[[ Quoted passage, beginning ]]

Indeed, the 1980 version of the American Psychiatric Association's diagnostic manual (DSM-III) required individuals to meet six of six criteria for an autism diagnosis. In contrast, the 1994 version (DSM-IV), which is currently in use, requires individuals to meet any eight of 16 criteria. Moreover, whereas DSM-III contained only two diagnoses relevant to autism, DSM-IV contains five such diagnoses, including Asperger's syndrome, which most researchers regard as a high-functioning variant of autism.
Legal changes may also be playing a significant role. As Gernsbacher and her colleagues have noted, an amended version of the Individuals with Disabilities Education Act (IDEA), passed by Congress in 1991, requires school districts to provide precise counts of children with disabilities. IDEA has resulted in sharp surges in the reported numbers of children with autism. Nevertheless, these numbers are not based on careful diagnoses of autism or on representative samples of the population. As a consequence, researchers who rely on administrative-based estimates, which come from government data submitted by schools, will arrive at misleading conclusions about autism's prevalence.
They must instead rely on population-based estimates, which are developed from statistically reliable and representative surveys of autism's occurrence in the general population. Further contributing to the reported increase may be the Rain Man effect, the public's increased familiarity with autism following the 1988 Academy Awardwinning film starring Dustin Hoffman and Tom Cruise.
Two recent studies buttress assertions that the autism epidemic may be more illusory than real. First, in 2005 psychiatrist Suniti Chakrabarti of the Child Development Center in Stafford, England, and psychiatrist Eric Fombonne of McGill University conducted an investigation that used rigorous population-based estimates to track the prevalence of autism diagnoses from 1992 to 1998 in a sample of more than 10,000 children in the same area of England. They found no support for a change in prevalence, suggesting that when researchers maintain the same criteria for autism, the rates of diagnosis do not change over time.
Second, a 2006 article by University of WisconsinMadison psychologist Paul Shattuck cited diagnostic substitution: as the rates of the autism diagnosis increased from 1994 to 2003, the rates of diagnoses of mental retardation and learning disabilities decreased. It is possible that the overall pool of children with autismlike features has remained constant but that the specific diagnoses within this pool have switched.
It is still too early to exclude the possibility that autism's prevalence is growing, but it is unlikely that it is growing as swiftly as many have suggested. As the late Eastern Michigan University sociologist Marcello Truzzi once said, extraordinary claims require extraordinary proof. The claim of an enormous epidemic of autism diagnoses is indeed extraordinary. Yet the evidence for this claim leaves much to be desired.

[[ Quoted passage, end ]]

What to do ->
A) Duplicate the stretch of the autism passage from "Second, a 2006" through "to be desired.".
B) Decide whether each statement agrees with the autism passage, answering yes or no and quoting the words that settle it: (i) DSM-III required meeting six of six criteria for an autism diagnosis. (ii) The study by Chakrabarti and Fombonne found that autism prevalence rose between 1992 and 1998. (iii) Congress passed the amended version of IDEA in 1991.
C) According to the autism passage, which actors starred in the film behind the Rain Man effect?
The entries that come next have no connection to the autism passage.

[[ Data extracts, beginning ]]

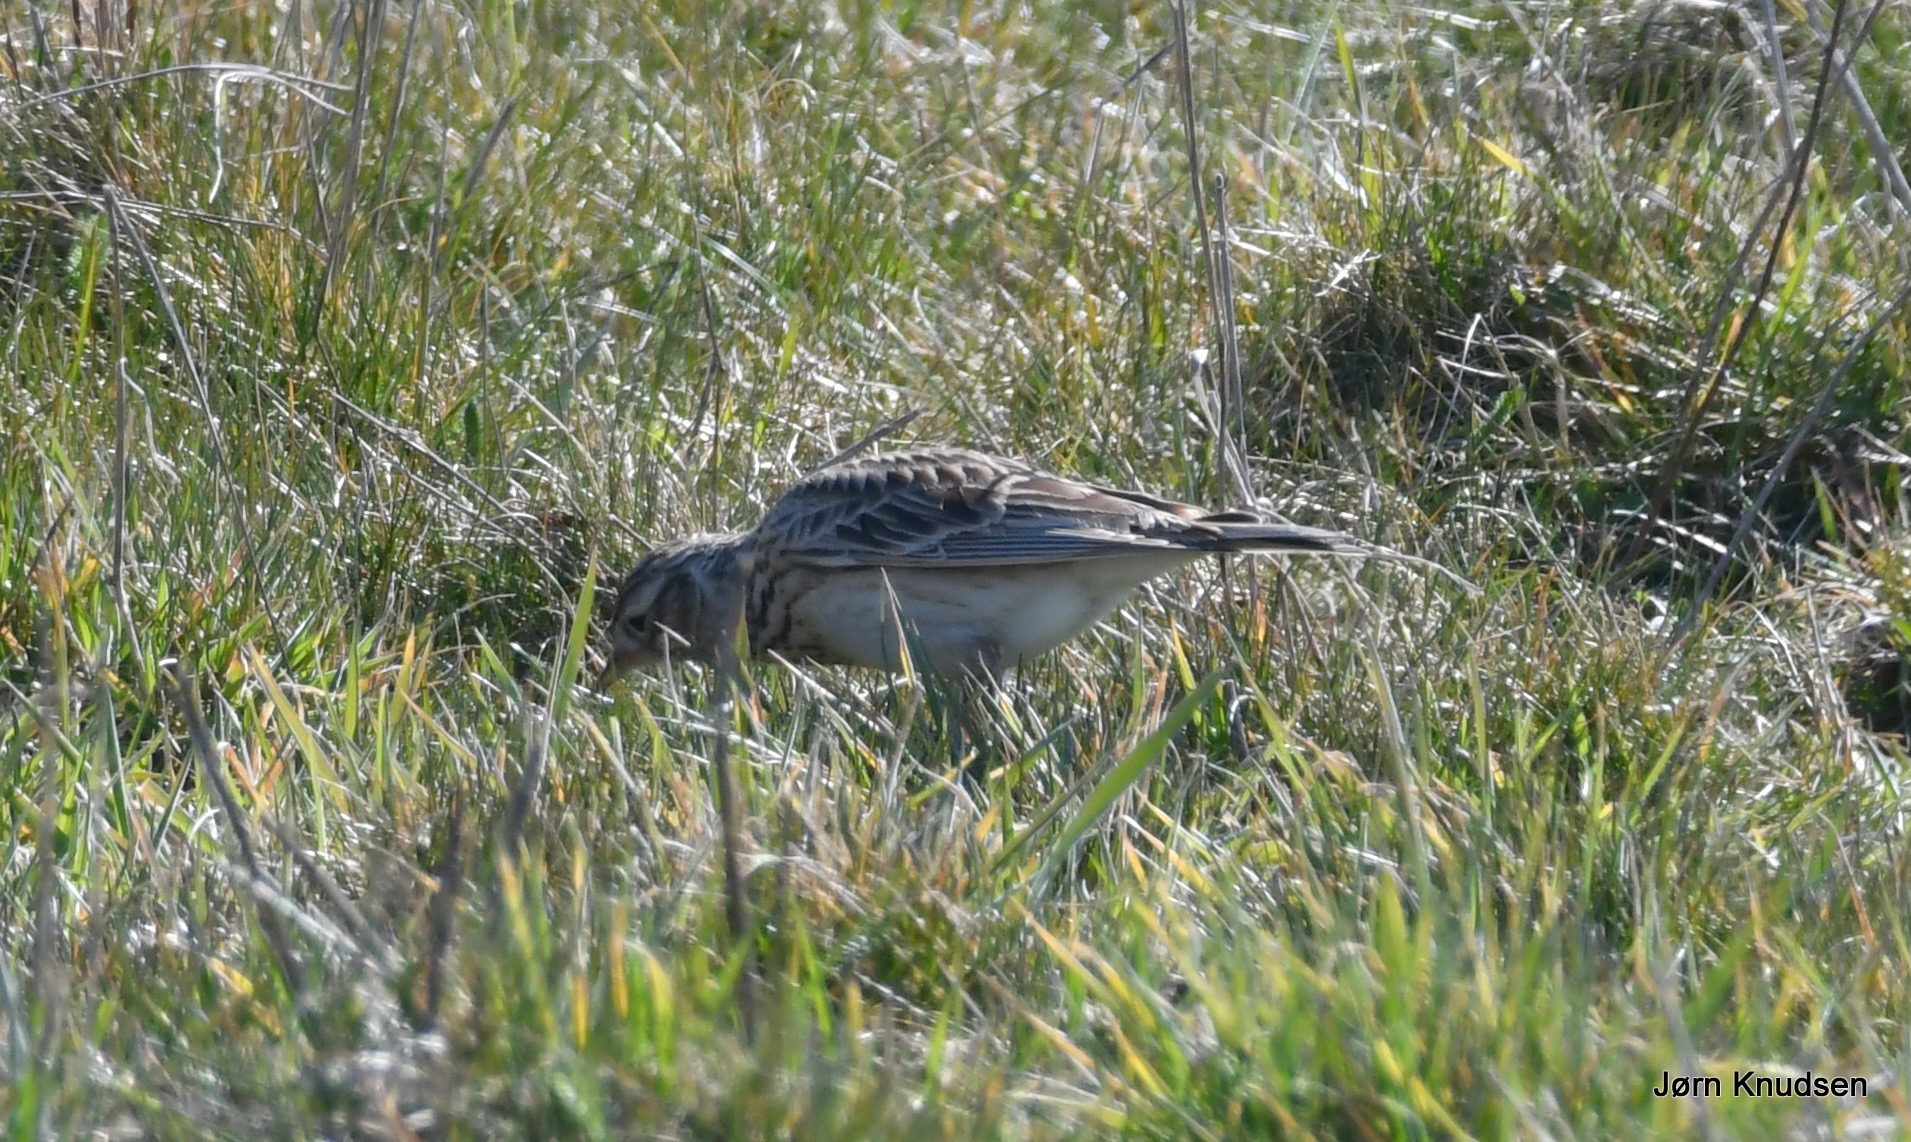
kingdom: Animalia
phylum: Chordata
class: Aves
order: Passeriformes
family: Alaudidae
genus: Alauda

[[ Data extracts, end ]]

Solution set ->
A)
Second, a 2006 article by University of WisconsinMadison psychologist Paul Shattuck cited diagnostic substitution: as the rates of the autism diagnosis increased from 1994 to 2003, the rates of diagnoses of mental retardation and learning disabilities decreased. It is possible that the overall pool of children with autismlike features has remained constant but that the specific diagnoses within this pool have switched.
It is still too early to exclude the possibility that autism's prevalence is growing, but it is unlikely that it is growing as swiftly as many have suggested. As the late Eastern Michigan University sociologist Marcello Truzzi once said, extraordinary claims require extraordinary proof. The claim of an enormous epidemic of autism diagnoses is indeed extraordinary. Yet the evidence for this claim leaves much to be desired.

B)
(i) Yes: "required individuals to meet six of six criteria for an autism diagnosis"
(ii) No: "They found no support for a change in prevalence"
(iii) Yes: "passed by Congress in 1991"

C) Dustin Hoffman and Tom Cruise.